▶ Dataset records:
============
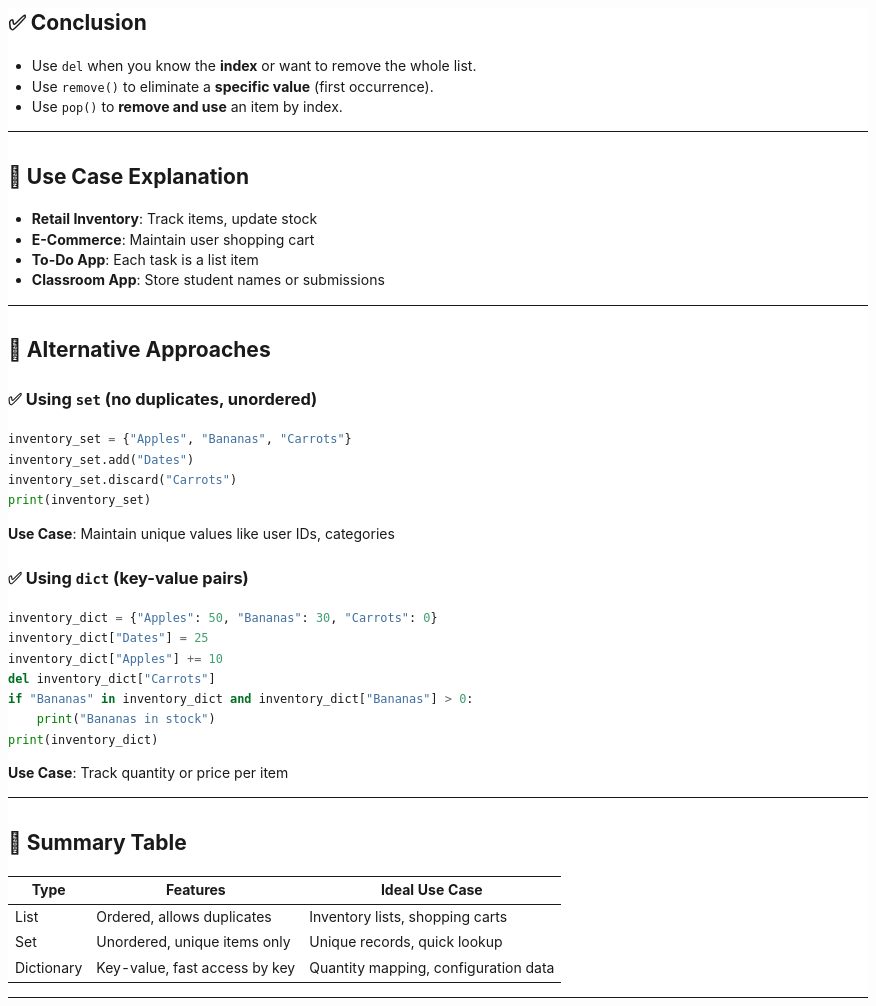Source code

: 
## ✅ Conclusion

- Use `del` when you know the **index** or want to remove the whole list.
- Use `remove()` to eliminate a **specific value** (first occurrence).
- Use `pop()` to **remove and use** an item by index.

---

## 🔹 Use Case Explanation

- **Retail Inventory**: Track items, update stock
- **E-Commerce**: Maintain user shopping cart
- **To-Do App**: Each task is a list item
- **Classroom App**: Store student names or submissions

---


## 🔹 Alternative Approaches

### ✅ Using `set` (no duplicates, unordered)

```python
inventory_set = {"Apples", "Bananas", "Carrots"}
inventory_set.add("Dates")
inventory_set.discard("Carrots")
print(inventory_set)
```

**Use Case**: Maintain unique values like user IDs, categories

### ✅ Using `dict` (key-value pairs)

```python
inventory_dict = {"Apples": 50, "Bananas": 30, "Carrots": 0}
inventory_dict["Dates"] = 25
inventory_dict["Apples"] += 10
del inventory_dict["Carrots"]
if "Bananas" in inventory_dict and inventory_dict["Bananas"] > 0:
    print("Bananas in stock")
print(inventory_dict)
```

**Use Case**: Track quantity or price per item

---

## 🔹 Summary Table

| Type       | Features                             | Ideal Use Case                       |
|------------|--------------------------------------|--------------------------------------|
| List       | Ordered, allows duplicates           | Inventory lists, shopping carts      |
| Set        | Unordered, unique items only         | Unique records, quick lookup         |
| Dictionary | Key-value, fast access by key        | Quantity mapping, configuration data |

---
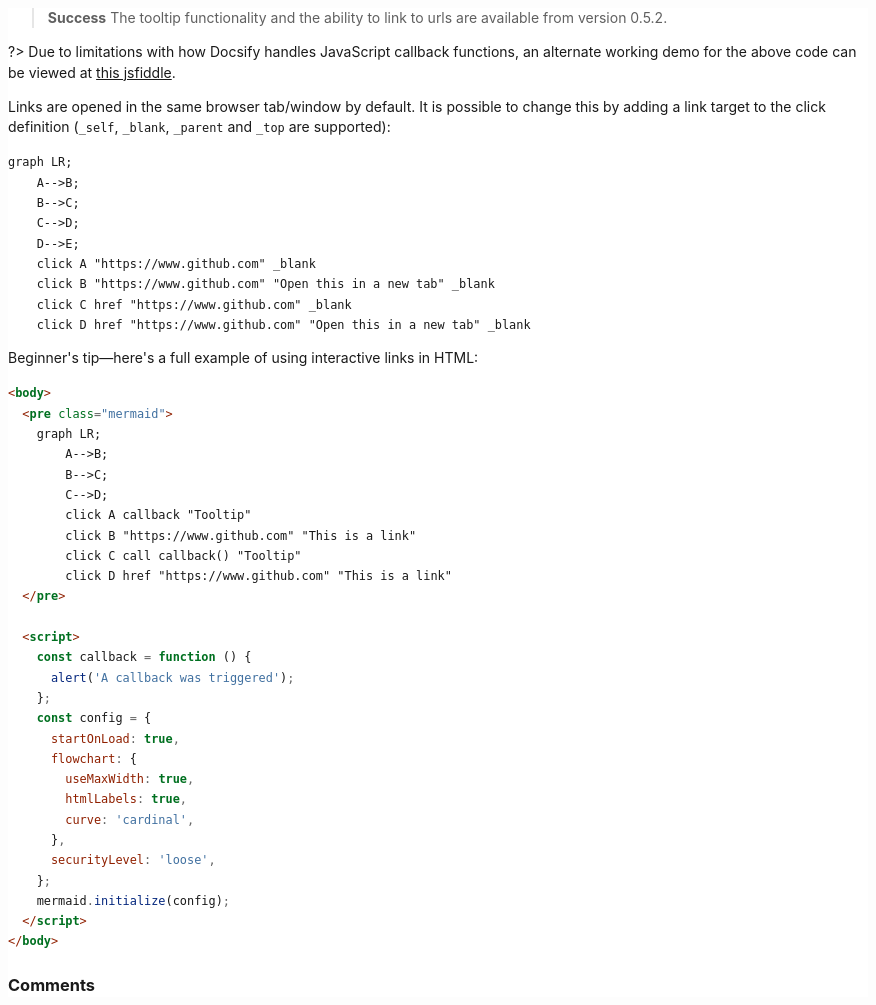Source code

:> **Success** The tooltip functionality and the ability to link to urls are available from version 0.5.2.

?> Due to limitations with how Docsify handles JavaScript callback functions, an alternate working demo for the above code can be viewed at [this jsfiddle](https://jsfiddle.net/s37cjoau/3/).

Links are opened in the same browser tab/window by default. It is possible to change this by adding a link target to the click definition (`_self`, `_blank`, `_parent` and `_top` are supported):

```mermaid-example
graph LR;
    A-->B;
    B-->C;
    C-->D;
    D-->E;
    click A "https://www.github.com" _blank
    click B "https://www.github.com" "Open this in a new tab" _blank
    click C href "https://www.github.com" _blank
    click D href "https://www.github.com" "Open this in a new tab" _blank
```

Beginner's tip—here's a full example of using interactive links in HTML:

```html
<body>
  <pre class="mermaid">
    graph LR;
        A-->B;
        B-->C;
        C-->D;
        click A callback "Tooltip"
        click B "https://www.github.com" "This is a link"
        click C call callback() "Tooltip"
        click D href "https://www.github.com" "This is a link"
  </pre>

  <script>
    const callback = function () {
      alert('A callback was triggered');
    };
    const config = {
      startOnLoad: true,
      flowchart: {
        useMaxWidth: true,
        htmlLabels: true,
        curve: 'cardinal',
      },
      securityLevel: 'loose',
    };
    mermaid.initialize(config);
  </script>
</body>
```

### Comments
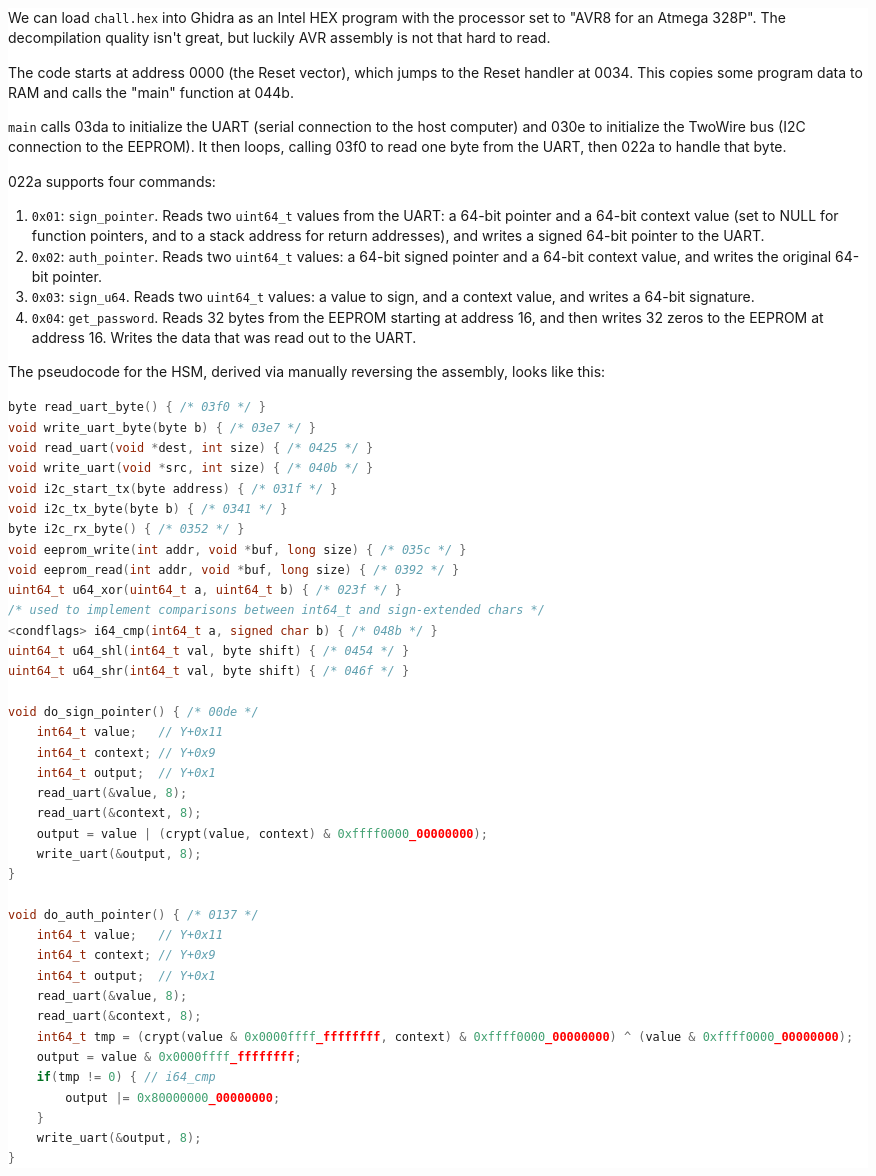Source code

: We can load `chall.hex` into Ghidra as an Intel HEX program with the processor set to "AVR8 for an Atmega 328P". The decompilation quality isn't great, but luckily AVR assembly is not that hard to read.

The code starts at address 0000 (the Reset vector), which jumps to the Reset handler at 0034. This copies some program data to RAM and calls the "main" function at 044b.

`main` calls 03da to initialize the UART (serial connection to the host computer) and 030e to initialize the TwoWire bus (I2C connection to the EEPROM). It then loops, calling 03f0 to read one byte from the UART, then 022a to handle that byte.

022a supports four commands:

1. `0x01`: `sign_pointer`. Reads two `uint64_t` values from the UART: a 64-bit pointer and a 64-bit context value (set to NULL for function pointers, and to a stack address for return addresses), and writes a signed 64-bit pointer to the UART.
2. `0x02`: `auth_pointer`. Reads two `uint64_t` values: a 64-bit signed pointer and a 64-bit context value, and writes the original 64-bit pointer.
3. `0x03`: `sign_u64`. Reads two `uint64_t` values: a value to sign, and a context value, and writes a 64-bit signature.
4. `0x04`: `get_password`. Reads 32 bytes from the EEPROM starting at address 16, and then writes 32 zeros to the EEPROM at address 16. Writes the data that was read out to the UART.

The pseudocode for the HSM, derived via manually reversing the assembly, looks like this:

```c
byte read_uart_byte() { /* 03f0 */ }
void write_uart_byte(byte b) { /* 03e7 */ }
void read_uart(void *dest, int size) { /* 0425 */ }
void write_uart(void *src, int size) { /* 040b */ }
void i2c_start_tx(byte address) { /* 031f */ }
void i2c_tx_byte(byte b) { /* 0341 */ }
byte i2c_rx_byte() { /* 0352 */ }
void eeprom_write(int addr, void *buf, long size) { /* 035c */ }
void eeprom_read(int addr, void *buf, long size) { /* 0392 */ }
uint64_t u64_xor(uint64_t a, uint64_t b) { /* 023f */ }
/* used to implement comparisons between int64_t and sign-extended chars */
<condflags> i64_cmp(int64_t a, signed char b) { /* 048b */ }
uint64_t u64_shl(int64_t val, byte shift) { /* 0454 */ }
uint64_t u64_shr(int64_t val, byte shift) { /* 046f */ }

void do_sign_pointer() { /* 00de */
    int64_t value;   // Y+0x11
    int64_t context; // Y+0x9
    int64_t output;  // Y+0x1
    read_uart(&value, 8);
    read_uart(&context, 8);
    output = value | (crypt(value, context) & 0xffff0000_00000000);
    write_uart(&output, 8);
}

void do_auth_pointer() { /* 0137 */
    int64_t value;   // Y+0x11
    int64_t context; // Y+0x9
    int64_t output;  // Y+0x1
    read_uart(&value, 8);
    read_uart(&context, 8);
    int64_t tmp = (crypt(value & 0x0000ffff_ffffffff, context) & 0xffff0000_00000000) ^ (value & 0xffff0000_00000000);
    output = value & 0x0000ffff_ffffffff;
    if(tmp != 0) { // i64_cmp
        output |= 0x80000000_00000000;
    }
    write_uart(&output, 8);
}

```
============
An exact reproduction of the data above is required, with every picture removed.

Source code

: 
## ✅ Conclusion

- Use `del` when you know the **index** or want to remove the whole list.
- Use `remove()` to eliminate a **specific value** (first occurrence).
- Use `pop()` to **remove and use** an item by index.

---

## 🔹 Use Case Explanation

- **Retail Inventory**: Track items, update stock
- **E-Commerce**: Maintain user shopping cart
- **To-Do App**: Each task is a list item
- **Classroom App**: Store student names or submissions

---


## 🔹 Alternative Approaches

### ✅ Using `set` (no duplicates, unordered)

```python
inventory_set = {"Apples", "Bananas", "Carrots"}
inventory_set.add("Dates")
inventory_set.discard("Carrots")
print(inventory_set)
```

**Use Case**: Maintain unique values like user IDs, categories

### ✅ Using `dict` (key-value pairs)

```python
inventory_dict = {"Apples": 50, "Bananas": 30, "Carrots": 0}
inventory_dict["Dates"] = 25
inventory_dict["Apples"] += 10
del inventory_dict["Carrots"]
if "Bananas" in inventory_dict and inventory_dict["Bananas"] > 0:
    print("Bananas in stock")
print(inventory_dict)
```

**Use Case**: Track quantity or price per item

---

## 🔹 Summary Table

| Type       | Features                             | Ideal Use Case                       |
|------------|--------------------------------------|--------------------------------------|
| List       | Ordered, allows duplicates           | Inventory lists, shopping carts      |
| Set        | Unordered, unique items only         | Unique records, quick lookup         |
| Dictionary | Key-value, fast access by key        | Quantity mapping, configuration data |

---
Source code

:> **Success** The tooltip functionality and the ability to link to urls are available from version 0.5.2.

?> Due to limitations with how Docsify handles JavaScript callback functions, an alternate working demo for the above code can be viewed at [this jsfiddle](https://jsfiddle.net/s37cjoau/3/).

Links are opened in the same browser tab/window by default. It is possible to change this by adding a link target to the click definition (`_self`, `_blank`, `_parent` and `_top` are supported):

```mermaid-example
graph LR;
    A-->B;
    B-->C;
    C-->D;
    D-->E;
    click A "https://www.github.com" _blank
    click B "https://www.github.com" "Open this in a new tab" _blank
    click C href "https://www.github.com" _blank
    click D href "https://www.github.com" "Open this in a new tab" _blank
```

Beginner's tip—here's a full example of using interactive links in HTML:

```html
<body>
  <pre class="mermaid">
    graph LR;
        A-->B;
        B-->C;
        C-->D;
        click A callback "Tooltip"
        click B "https://www.github.com" "This is a link"
        click C call callback() "Tooltip"
        click D href "https://www.github.com" "This is a link"
  </pre>

  <script>
    const callback = function () {
      alert('A callback was triggered');
    };
    const config = {
      startOnLoad: true,
      flowchart: {
        useMaxWidth: true,
        htmlLabels: true,
        curve: 'cardinal',
      },
      securityLevel: 'loose',
    };
    mermaid.initialize(config);
  </script>
</body>
```

### Comments
Source code

: We can load `chall.hex` into Ghidra as an Intel HEX program with the processor set to "AVR8 for an Atmega 328P". The decompilation quality isn't great, but luckily AVR assembly is not that hard to read.

The code starts at address 0000 (the Reset vector), which jumps to the Reset handler at 0034. This copies some program data to RAM and calls the "main" function at 044b.

`main` calls 03da to initialize the UART (serial connection to the host computer) and 030e to initialize the TwoWire bus (I2C connection to the EEPROM). It then loops, calling 03f0 to read one byte from the UART, then 022a to handle that byte.

022a supports four commands:

1. `0x01`: `sign_pointer`. Reads two `uint64_t` values from the UART: a 64-bit pointer and a 64-bit context value (set to NULL for function pointers, and to a stack address for return addresses), and writes a signed 64-bit pointer to the UART.
2. `0x02`: `auth_pointer`. Reads two `uint64_t` values: a 64-bit signed pointer and a 64-bit context value, and writes the original 64-bit pointer.
3. `0x03`: `sign_u64`. Reads two `uint64_t` values: a value to sign, and a context value, and writes a 64-bit signature.
4. `0x04`: `get_password`. Reads 32 bytes from the EEPROM starting at address 16, and then writes 32 zeros to the EEPROM at address 16. Writes the data that was read out to the UART.

The pseudocode for the HSM, derived via manually reversing the assembly, looks like this:

```c
byte read_uart_byte() { /* 03f0 */ }
void write_uart_byte(byte b) { /* 03e7 */ }
void read_uart(void *dest, int size) { /* 0425 */ }
void write_uart(void *src, int size) { /* 040b */ }
void i2c_start_tx(byte address) { /* 031f */ }
void i2c_tx_byte(byte b) { /* 0341 */ }
byte i2c_rx_byte() { /* 0352 */ }
void eeprom_write(int addr, void *buf, long size) { /* 035c */ }
void eeprom_read(int addr, void *buf, long size) { /* 0392 */ }
uint64_t u64_xor(uint64_t a, uint64_t b) { /* 023f */ }
/* used to implement comparisons between int64_t and sign-extended chars */
<condflags> i64_cmp(int64_t a, signed char b) { /* 048b */ }
uint64_t u64_shl(int64_t val, byte shift) { /* 0454 */ }
uint64_t u64_shr(int64_t val, byte shift) { /* 046f */ }

void do_sign_pointer() { /* 00de */
    int64_t value;   // Y+0x11
    int64_t context; // Y+0x9
    int64_t output;  // Y+0x1
    read_uart(&value, 8);
    read_uart(&context, 8);
    output = value | (crypt(value, context) & 0xffff0000_00000000);
    write_uart(&output, 8);
}

void do_auth_pointer() { /* 0137 */
    int64_t value;   // Y+0x11
    int64_t context; // Y+0x9
    int64_t output;  // Y+0x1
    read_uart(&value, 8);
    read_uart(&context, 8);
    int64_t tmp = (crypt(value & 0x0000ffff_ffffffff, context) & 0xffff0000_00000000) ^ (value & 0xffff0000_00000000);
    output = value & 0x0000ffff_ffffffff;
    if(tmp != 0) { // i64_cmp
        output |= 0x80000000_00000000;
    }
    write_uart(&output, 8);
}

```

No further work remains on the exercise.